AUTHOR=Zhang Chen , Sheinberg Rachel , Narayana Gowda Shashank , Sherman Michael , Ahmadian Amirhossein , Gadh Rajit TITLE=A novel large-scale EV charging scheduling algorithm considering V2G and reactive power management based on ADMM JOURNAL=Frontiers in Energy Research VOLUME=11 YEAR=2023 URL=https://www.frontiersin.org/journals/energy-research/articles/10.3389/fenrg.2023.1078027 DOI=10.3389/fenrg.2023.1078027 ISSN=2296-598X ABSTRACT=

Electric vehicle aggregators (EVAs) that utilize vehicle-to-grid (V2G) technologies can function as both controllable loads and virtual power plants, providing key energy management services to the distribution system operator (DSO). EVAs can also balance the grid’s reactive power as a virtual static VAR compensator (SVC) and provide voltage stability by utilizing advanced electric vehicle (EV) chargers that are capable of four-quadrant operations to provide reactive power management. Finally, managed charging can benefit EVAs themselves by minimizing power factor penalties in their electricity bills. In this paper, we propose a novel EV charging scheduling algorithm based on a hierarchical distributed optimization framework that minimizes peak load and provides reactive power compensation for the DSO by collaboration with EVAs that manage both the active and the reactive charging and discharging power of participating EVs. Utilizing the alternative direction method of multipliers (ADMM), the proposed distributed optimization approach scales well with increased EV charging infrastructure by balancing active and reactive power while decreasing computational burden.
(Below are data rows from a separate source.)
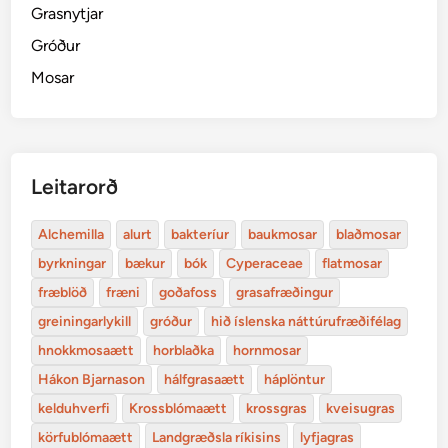
Grasnytjar
Gróður
Mosar
Leitarorð
Alchemilla
alurt
bakteríur
baukmosar
blaðmosar
byrkningar
bækur
bók
Cyperaceae
flatmosar
fræblöð
fræni
goðafoss
grasafræðingur
greiningarlykill
gróður
hið íslenska náttúrufræðifélag
hnokkmosaætt
horblaðka
hornmosar
Hákon Bjarnason
hálfgrasaætt
háplöntur
kelduhverfi
Krossblómaætt
krossgras
kveisugras
körfublómaætt
Landgræðsla ríkisins
lyfjagras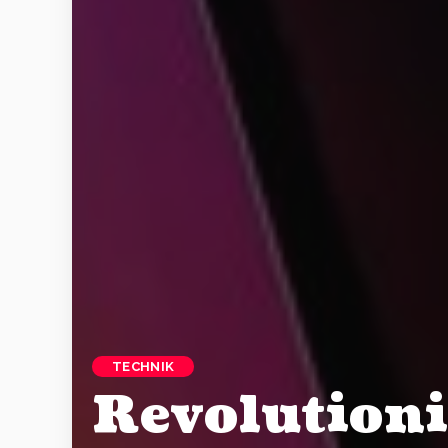
TECHNIK
Revolutioni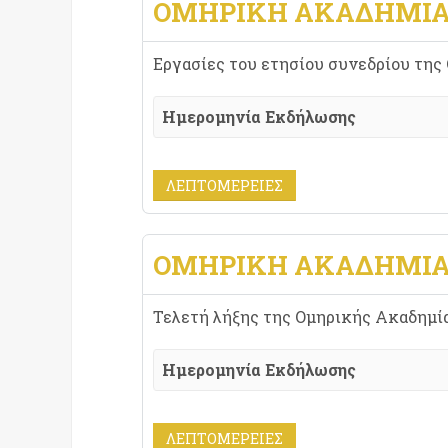
ΟΜΗΡΙΚΗ ΑΚΑΔΗΜΙ
Εργασίες του ετησίου συνεδρίου της
Ημερομηνία Εκδήλωσης
ΛΕΠΤΟΜΈΡΕΙΕΣ
ΟΜΗΡΙΚΗ ΑΚΑΔΗΜΙ
Τελετή λήξης της Ομηρικής Ακαδημία
Ημερομηνία Εκδήλωσης
ΛΕΠΤΟΜΈΡΕΙΕΣ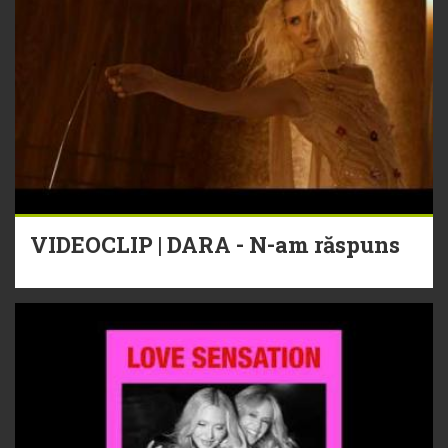
VIDEOCLIP | DARA - N-am răspuns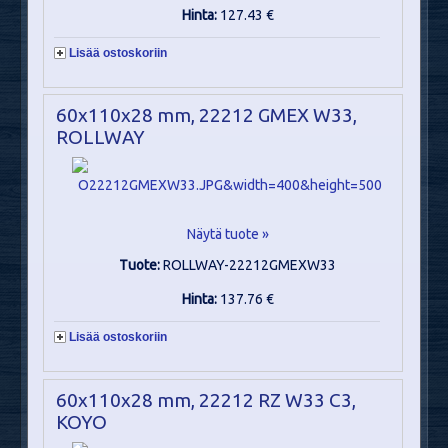
Hinta:
127.43 €
Lisää ostoskoriin
60x110x28 mm, 22212 GMEX W33,
ROLLWAY
Näytä tuote »
Tuote:
ROLLWAY-22212GMEXW33
Hinta:
137.76 €
Lisää ostoskoriin
60x110x28 mm, 22212 RZ W33 C3,
KOYO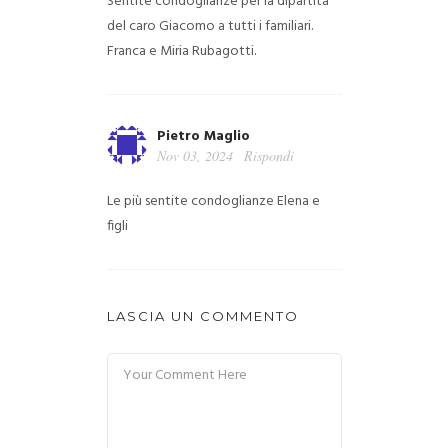
Sentite condoglianze per la dipartita
del caro Giacomo
a tutti i familiari.
Franca e Miria Rubagotti.
Pietro Maglio
Nov 03, 2024
Rispondi
Le più sentite condoglianze Elena e
figli
LASCIA UN COMMENTO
In our proposed hierarchical approach, each EVA schedules the active and reactive EV charging and discharging power for 1) reactive power compensation in order to minimize power factor penalty and electricity cost accrued by the EVA, 2) satisfaction of each EV’s energy demand at minimal charging cost, and 3) peak shaving and load management for the DSO. When compared with an uncoordinated charging model, the efficacy of this proposed model is successfully demonstrated through a 300% decreased peak EV load for the DSO, 28% lower electricity costs for EV users, and 98.55% smaller power factor penalty, along with 17.58% lower overall electricity costs, for EVAs. The performance of our approach is validated in a case study with 50 EVs at multiple EVAs in an IEEE 13-bus test case and compared the results with uncoordinated EV charging.